Nothing Phone (3) First Impressions: A Bold Bet with Niche Appeal
After spending about an hour with the Nothing Phone (3), I can say one thing for sure — this is not a phone trying to play safe. It’s Carl Pei and the team doubling down on their identity. Whether that identity finds enough takers at this price point in India is the bigger question.
Let’s break it down.

Design: A Camera You Might Hate to Love
When the Phone (3) renders first leaked, I, like many online, winced at that oddly placed, asymmetric camera module. But in person? It's not as offensive as I feared. In fact, it's kind of interesting. There’s a certain confident weirdness to it, and somehow, the rear layout looks more “designed” than “compromised.”

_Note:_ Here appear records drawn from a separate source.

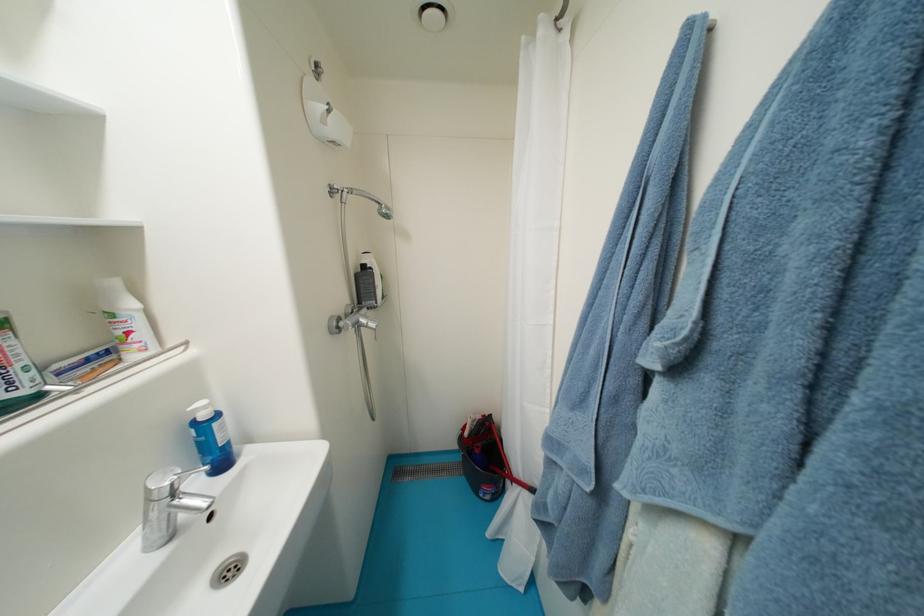
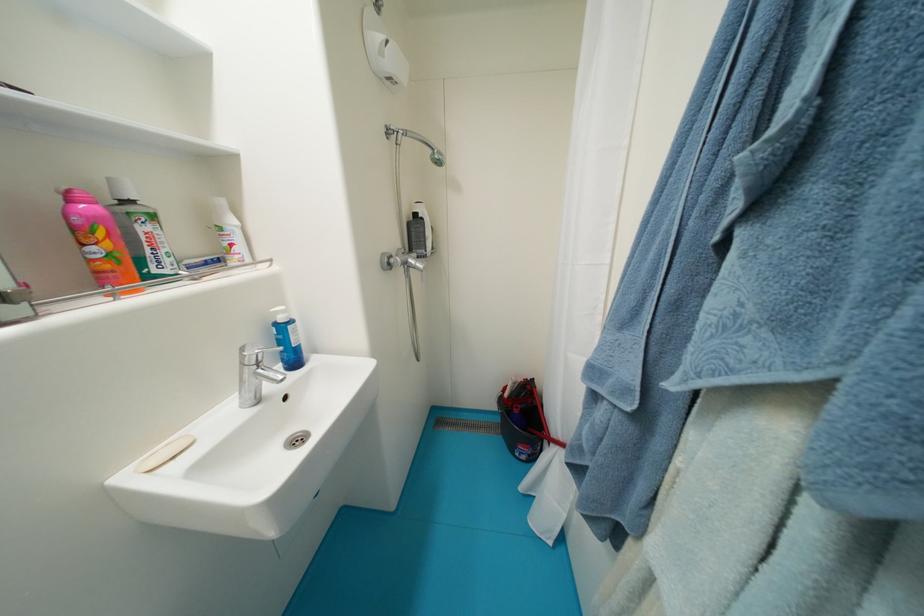
Question: Based on the continuous images, in which direction is the camera rotating? Reply with the corresponding letter.

Choices:
 (A) Left
 (B) Right
 (C) Up
 (D) Down

Answer: (A)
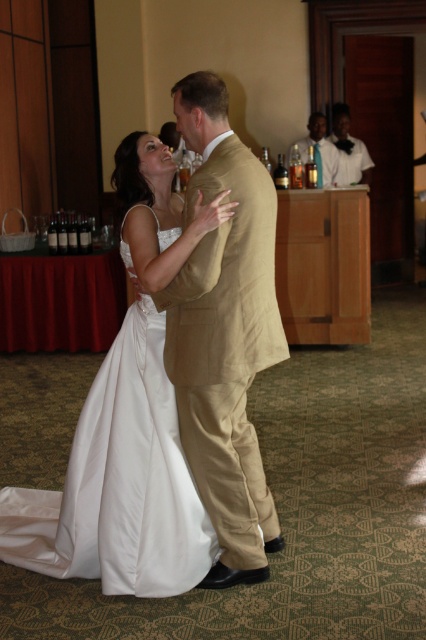
Is satin white dress at center above tan fabric suit at center?

No.

What do you see at coordinates (118, 483) in the screenshot? I see `satin white dress at center` at bounding box center [118, 483].

The image size is (426, 640). What do you see at coordinates (118, 483) in the screenshot?
I see `satin white dress at center` at bounding box center [118, 483].

Locate an element on the screen. satin white dress at center is located at coordinates (118, 483).

Can you confirm if satin white dress at center is thinner than matte gold suit at upper center?

In fact, satin white dress at center might be wider than matte gold suit at upper center.

Is satin white dress at center below matte gold suit at upper center?

Yes, satin white dress at center is below matte gold suit at upper center.

Where is `satin white dress at center`? This screenshot has width=426, height=640. satin white dress at center is located at coordinates (118, 483).

Image resolution: width=426 pixels, height=640 pixels. Identify the location of tan fabric suit at center. (224, 333).

Does tan fabric suit at center have a smaller size compared to matte gold suit at upper center?

Yes, tan fabric suit at center is smaller than matte gold suit at upper center.

At what (x,y) coordinates should I click in order to perform the action: click on tan fabric suit at center. Please return your answer as a coordinate pair (x, y). The height and width of the screenshot is (640, 426). Looking at the image, I should click on (224, 333).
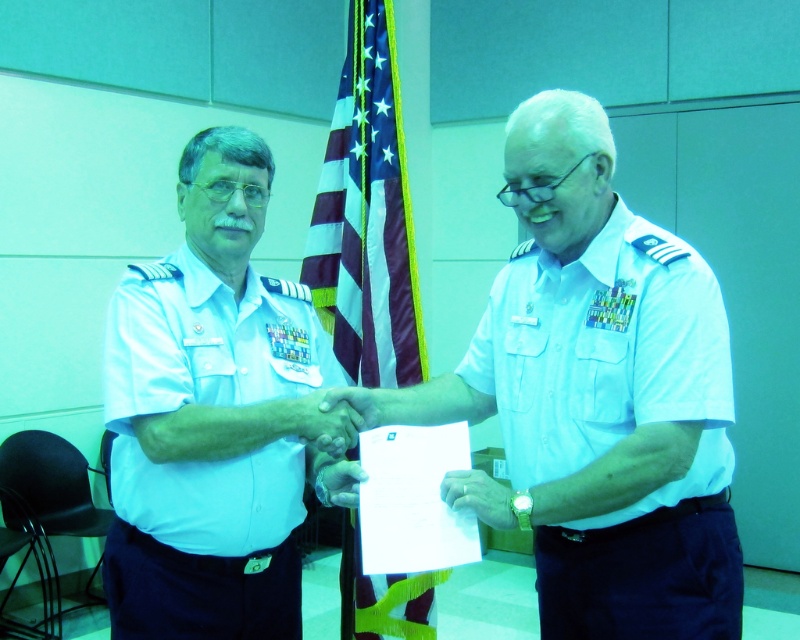
Question: Which of the following is the farthest from the observer?

Choices:
 (A) american flag at center
 (B) white matte hand at center

Answer: (A)

Question: Which object is farther from the camera taking this photo?

Choices:
 (A) white matte hand at center
 (B) white cotton shirt at center
 (C) white cotton shirt at left

Answer: (A)

Question: Does white cotton shirt at center lie behind american flag at center?

Choices:
 (A) no
 (B) yes

Answer: (A)

Question: Does american flag at center appear on the left side of white matte hand at center?

Choices:
 (A) yes
 (B) no

Answer: (A)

Build-wise, it carries forward Nothing’s signature transparent aesthetic, similar to the Phone 2 and the 3A/3A Pro, the same sandwich of Gorilla Glass and a metal frame, with an IP68 rating now. In-hand feel is solid and familiar, though slightly heavier at 218 grams. Buttons and port placements are identical to the 3A series.
The real design story, however, is the Glyph Matrix.
Glyph 2.0: From Gimmick to Playground
The Glyph Interface isn’t new anymore, but on Phone (3), it finally feels like it has a reason to exist beyond just being flashy. You now get a full disc made of 489 micro LEDs capable of showing animations, basic icons, contact-based pixel avatars, and “Glyph Toys” like a timer, a compass, a mini Magic 8 Ball, and even a DIY selfie mirror.

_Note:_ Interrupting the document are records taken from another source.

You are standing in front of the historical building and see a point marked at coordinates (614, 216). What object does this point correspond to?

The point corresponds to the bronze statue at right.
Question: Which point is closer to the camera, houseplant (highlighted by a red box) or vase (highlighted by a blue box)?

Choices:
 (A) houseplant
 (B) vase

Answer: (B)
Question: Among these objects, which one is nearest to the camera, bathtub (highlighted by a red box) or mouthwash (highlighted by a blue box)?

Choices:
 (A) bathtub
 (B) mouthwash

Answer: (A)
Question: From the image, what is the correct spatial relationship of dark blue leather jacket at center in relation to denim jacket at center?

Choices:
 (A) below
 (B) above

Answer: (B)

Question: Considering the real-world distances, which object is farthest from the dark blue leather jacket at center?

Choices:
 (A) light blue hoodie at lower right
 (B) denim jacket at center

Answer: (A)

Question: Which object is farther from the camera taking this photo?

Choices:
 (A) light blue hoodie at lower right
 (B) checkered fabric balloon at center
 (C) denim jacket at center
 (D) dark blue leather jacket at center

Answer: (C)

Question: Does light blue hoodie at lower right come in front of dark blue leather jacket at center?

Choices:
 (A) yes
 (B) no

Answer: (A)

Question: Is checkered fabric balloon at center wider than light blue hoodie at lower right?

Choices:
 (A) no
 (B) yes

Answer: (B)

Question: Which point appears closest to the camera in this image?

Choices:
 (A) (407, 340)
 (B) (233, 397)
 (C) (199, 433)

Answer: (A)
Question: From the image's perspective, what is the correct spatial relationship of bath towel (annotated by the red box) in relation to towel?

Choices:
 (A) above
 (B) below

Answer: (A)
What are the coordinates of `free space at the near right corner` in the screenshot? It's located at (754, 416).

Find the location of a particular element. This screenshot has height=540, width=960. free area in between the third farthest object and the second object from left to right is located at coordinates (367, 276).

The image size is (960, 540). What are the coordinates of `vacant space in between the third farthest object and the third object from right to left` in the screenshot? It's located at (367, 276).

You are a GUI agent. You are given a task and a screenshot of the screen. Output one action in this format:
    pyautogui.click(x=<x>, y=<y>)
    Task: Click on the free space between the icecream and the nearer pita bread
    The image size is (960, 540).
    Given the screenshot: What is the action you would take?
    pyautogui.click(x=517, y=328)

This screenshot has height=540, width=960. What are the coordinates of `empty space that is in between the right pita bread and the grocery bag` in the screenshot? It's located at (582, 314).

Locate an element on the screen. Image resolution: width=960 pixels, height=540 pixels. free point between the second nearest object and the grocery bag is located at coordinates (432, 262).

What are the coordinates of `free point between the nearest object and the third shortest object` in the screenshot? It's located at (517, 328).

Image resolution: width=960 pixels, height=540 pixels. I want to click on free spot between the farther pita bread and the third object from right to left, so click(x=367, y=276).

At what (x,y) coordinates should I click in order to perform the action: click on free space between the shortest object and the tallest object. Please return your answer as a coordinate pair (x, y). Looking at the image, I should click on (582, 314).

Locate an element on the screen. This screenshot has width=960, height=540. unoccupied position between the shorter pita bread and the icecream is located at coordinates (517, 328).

There's a physical Glyph Button too — a single press lets you toggle through widgets and games, and a long press activates them. It’s fun, it's geeky, and it’s very Nothing. Whether that fun translates into long-term utility is something we’ll test in our full review.
What’s more promising is that Nothing is open-sourcing this interface for developers. So the Glyph might actually evolve into something smarter than just a light show. For now though, it’s still more form than function.
Nothing OS 3.5: Clean, Fast, and a Little Smarter
Out of the box, Phone (3) runs on Nothing OS 3.5, layered over Android 15. It looks and feels like Nothing – clean fonts, dot animations, monochrome widgets, but with more intelligence under the hood.

Performance during my short time with the phone was snappy. Apps launched fast, animations were fluid, and the UI feels intentional, not bloated. Features like Essential Space (your second brain for notes, screenshots, and voice transcriptions) are now out of early access and reportedly seeing adoption. Nothing says 1 in 5 users have tried it. If executed well, this could be one of those quietly powerful tools, especially for creators and busy professionals.
There’s also a new Essential Search — a system-wide smart bar you can pull up from the bottom to look up anything from contacts to currency conversion. Think of it as Spotlight Search for Android, but sleeker. I’ll reserve judgment for now, but it looks promising.

Specs: A Snapdragon Sandwich with Missing Layers?
On paper, the Phone (3) runs on the Snapdragon 8s Gen 4, not the flagship 8 Elite. The difference might matter to benchmark nerds, but Carl Pei clearly wants to push the conversation back to real-world experience over raw specs. Same story with the USB Type-C 2.0 port, which is a slightly baffling choice for a phone that costs ₹79,999.
The display, though, looks fantastic. A 6.67-inch flexible AMOLED panel with up to 4500 nits peak brightness, 120Hz adaptive refresh rate, and HDR10+ support.
Verdict (So Far): Cool, But Niche
The Nothing Phone (3) is a risk. And I don’t mean that in a bad way.
It’s not a phone made for everyone. It doesn’t try to win on pure specs. Instead, it leans into personality, aesthetic, and a fresh take on interaction. And honestly, I respect that. There are too many clones in the smartphone market. Nothing is at least trying to do something different.

But at ₹79,999 (12GB + 256GB) and ₹89,999 (16GB + 512GB), it’s entering brutal territory — a segment where Apple and Samsung rule, and even established Android brands like Xiaomi, Vivo, and OPPO struggle to break through.
It’s not about whether the Phone (3) is a bad product, in my first impression it’s not. It’s well made, thoughtfully designed, and snappy in usage. But will Indian consumers see ₹80K worth of value in Glyph lights, Essential Space, and quirky design? That’s a harder sell.

If the Phone (3) manages to carve a niche community the way Air Jordans or hype watches do, it could work. But phones don’t benefit from exclusivity the way sneakers do. For a product line to scale, utility and value almost always win over aesthetic.
Still, I’ll say this: it’s refreshing to see a brand try.